Many recent treaties oblige States to punish a variety of activities which are considered in violation of an international legal order: violations of the laws of war, willful breaking of submarine cables, counterfeiting of currency, white slave traffic I narcotic drugs or psychotropic substances, and unauthorized broadcasting from the high seas. In order to cope with these crimes, the usual rules of international law relating to the territoriality of criminal jurisdiction and to the exclusively of the jurisdiction on the high seas of the flag State of a vessel, have been considerably relaxed. Recent concern about genocide, terrorism, hijacking, torture, and apartheid has also resulted in branding these gross violations of human rights as international crimes or crimes against humanity. Various international instruments on these subjects have been prepared or are in preparation.
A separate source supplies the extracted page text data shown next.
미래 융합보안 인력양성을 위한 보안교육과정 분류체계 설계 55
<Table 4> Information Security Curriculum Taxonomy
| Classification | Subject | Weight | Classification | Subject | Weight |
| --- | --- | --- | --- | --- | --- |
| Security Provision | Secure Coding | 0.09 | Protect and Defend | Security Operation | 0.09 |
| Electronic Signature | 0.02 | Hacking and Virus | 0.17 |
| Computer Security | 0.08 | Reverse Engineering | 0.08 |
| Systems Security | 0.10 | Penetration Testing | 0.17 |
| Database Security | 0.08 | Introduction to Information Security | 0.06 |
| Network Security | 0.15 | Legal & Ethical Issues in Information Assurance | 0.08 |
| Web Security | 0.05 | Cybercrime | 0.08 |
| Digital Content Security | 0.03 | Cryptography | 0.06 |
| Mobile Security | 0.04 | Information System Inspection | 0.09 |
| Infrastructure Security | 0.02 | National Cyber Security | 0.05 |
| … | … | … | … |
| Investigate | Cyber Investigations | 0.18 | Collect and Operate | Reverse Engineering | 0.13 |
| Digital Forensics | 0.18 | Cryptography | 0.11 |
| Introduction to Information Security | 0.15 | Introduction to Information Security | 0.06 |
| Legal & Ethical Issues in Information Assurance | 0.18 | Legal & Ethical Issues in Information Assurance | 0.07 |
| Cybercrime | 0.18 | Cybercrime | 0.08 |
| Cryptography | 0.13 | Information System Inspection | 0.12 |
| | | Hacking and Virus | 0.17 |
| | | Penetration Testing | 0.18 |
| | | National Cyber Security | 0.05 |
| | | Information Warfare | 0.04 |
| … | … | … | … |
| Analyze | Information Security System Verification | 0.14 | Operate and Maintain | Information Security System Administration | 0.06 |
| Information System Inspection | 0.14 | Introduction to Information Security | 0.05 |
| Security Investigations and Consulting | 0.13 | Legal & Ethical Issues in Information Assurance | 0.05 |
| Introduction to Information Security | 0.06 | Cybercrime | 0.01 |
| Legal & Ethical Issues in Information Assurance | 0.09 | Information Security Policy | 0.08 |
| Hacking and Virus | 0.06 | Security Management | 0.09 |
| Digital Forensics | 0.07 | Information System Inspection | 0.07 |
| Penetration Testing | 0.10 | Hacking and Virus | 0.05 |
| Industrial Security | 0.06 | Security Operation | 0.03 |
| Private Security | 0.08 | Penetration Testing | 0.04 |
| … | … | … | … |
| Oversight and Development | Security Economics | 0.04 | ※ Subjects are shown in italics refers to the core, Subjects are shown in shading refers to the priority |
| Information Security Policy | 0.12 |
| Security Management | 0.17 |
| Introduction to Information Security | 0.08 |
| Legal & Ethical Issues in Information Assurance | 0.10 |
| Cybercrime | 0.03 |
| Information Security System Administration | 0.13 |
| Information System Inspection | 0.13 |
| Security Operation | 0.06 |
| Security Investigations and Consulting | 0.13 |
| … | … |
Several of the international conventions and drafts which deal with international crimes provide for universal jurisdiction to punish them, allowing any State which has caught the criminal to punish him, regardless of his nationality or the place in which the crimes committed. Some of these treaties impose the obligation on a State either to punish the criminal of to extradite him to the country where the crime was committed or to his national State. Various difficulties have arisen about these procedures. Frequently, a hijacker or terrorist might escape to a country which is sympathetic to his cause, and a just punishment might not be meted out to him. On the other hand, if extradition to the country against which the crime has been committed should be insisted upon, the person concerned might be punished without due proves of law by a court of vengeance rather than justice. Similar objections have been raised to the trial of war criminals who are nationals of the defeated aggressor countries by the tribunals established by the victors. Even where these tribunals have been trying hard to be as objective as possible, some lawyers not only in the defeated countries have raised objections to various aspects of the proceedings and the rules applied by the tribunals.

To remedy these procedural and psychological defects of proceedings by tribunals dealing with international crimes, and to encourage general acceptance of their verdicts, some lawyers (and governments) have been advocating the establishment of an impartial, really international, tribunal with broad jurisdiction over various international crimes and the power to interpret and apply international conventions relating to international crimes as well as extradition treaties.

The efforts in this field in the inter-war period by such eminent lawyers as Elihu Root, Henri Donnedieu de Vabres, Vespasien V. Pella, Constantin T. Eustathiades and Antoine Sottile, have now been joined by a new group, to which belongs the author of these volumes, Benjamin B. Ferencz, who since the 1940’s has devoted a large part of his life to the prosecution of international criminals and the obtaining of adequate compensation for their victims.

These volumes describe in detail the attempts to establish international criminal courts for various purposes, and the related efforts of codifying the substantive rules relating to offences against the peace and security of mankind. As a complete history of these developments could have filled up many volumes, the author had to choose judiciously the highlights, concentrating on documents which show either the important steps forward on this difficult road or point out the pitfalls which need to be avoided in the future. As noted at the beginning of this introduction, after lying dormant for a quarter of the century, the question of an international code, and the connected question of an international court, has been brought forward in the General Assembly of the United Nations and a new debate on it has been started. This book provides both the background and the ammunition for those who will be involved in this debate, and to those outsiders who might wish to influence its outcome. Criminal law is today in a state of flux and turmoil, both domestically and internationally. We need a better understanding of the issues involved. This book illuminates an important facet of the problem.